Dieses knapp 300 Seiten schwere Buch erschien zur gleichnamigen Ausstellung in der Nationalgalerie der Staatlichen Museen zu Berlin, die dort im letzten Jahr zu sehen war. Auch wenn man nun Friedrichs „Wanderer über dem Nebelmeer“ von 1817 nicht mehr hängend neben dem fast gleichzeitig gemalten „Wanderer auf Bergeshöh“ von Carl Gustav Carus sehen kann, so sind die beiden Wanderer nun in diesem Katalog zu finden, zusammen mit 123 anderen Werken, die ausgestellt waren. Und mit zahlreichen anderen Abbildungen, welche die acht Aufsätze illustrieren. Es lohnt sich schwer, diese zu lesen und die Bilder zu betrachten – eine sehr kunstsinnige Wanderreise durch zwei Jahrhunderte, von Caspar Wolf bis Ernst Ludwig Kirchner und weiter bis Francis Bacon.

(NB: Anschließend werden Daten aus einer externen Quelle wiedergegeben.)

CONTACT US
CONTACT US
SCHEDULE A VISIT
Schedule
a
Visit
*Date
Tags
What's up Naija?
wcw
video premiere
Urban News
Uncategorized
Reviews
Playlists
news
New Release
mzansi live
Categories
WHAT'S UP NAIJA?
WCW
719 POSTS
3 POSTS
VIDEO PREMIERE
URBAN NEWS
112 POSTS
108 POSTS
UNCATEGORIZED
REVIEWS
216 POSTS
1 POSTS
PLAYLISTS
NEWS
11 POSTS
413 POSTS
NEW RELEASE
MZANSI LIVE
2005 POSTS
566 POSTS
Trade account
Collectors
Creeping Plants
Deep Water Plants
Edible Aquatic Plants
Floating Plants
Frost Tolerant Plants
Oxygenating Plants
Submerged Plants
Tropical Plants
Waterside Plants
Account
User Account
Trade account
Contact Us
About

Nicht verpassen wird man dabei das 1912 geschaffene, 200 auf 170 Zentimeter messende Gemälde „En bjergbestigerske“ des Dänen Jens Ferdinand Willumsen, das auch die Rückseite des Kataloges verschönert. „Die monumentalste Darstellung einer einzelnen, unbegleiteten Frau als Alpinistin“, heisst es in der Legende. „Ihr ins Sonnenlicht gerichteter Blick symbolisierte für viele Betrachter die Hoffnung, Frauen nicht nur im Sport den Männern als gleichbehandelt zu sehen. In Dänemark erfüllte sich ein Teil dieser Erwartungen, als das Land als eines der ersten 1915 das allgemeine Frauenwahlrecht einführte.“
Erst seit 1980 sind die Frauen im Schweizer Alpen-Club mit dabei, und bis heute ist die Luft für ambitionierte Schweizer Bergsteigerinnen dünn. Davon handelt „Frauen am Berg“, der neue Film von Caroline Fink. Ein Film über Alpinismus – und über Mut, Wut und Gipfelglück. Die TV-Première ist am Gründonnerstag, 18. April 2019, um 20.05 Uhr auf SRF1 im Sendeformat DOK. Danach wird er rund eine Woche online auf srf.ch zu sehen sein. Die Kinopremière ist am Mittwoch, 1. Mai 2019, um 19.00 Uhr im Kino Passerelle in Wattwil SG. Die drei im Film porträtierten Bergführerinnen Ariane Stäubli, Nadja Roth und Annina Reber unterschrieben wohl sofort, was das Bergsteigen für Cenzi Sild-von Ficker war: „Sich allein aus all der Stubenhockerei heraus einen Weg ins Freie zu bahnen“.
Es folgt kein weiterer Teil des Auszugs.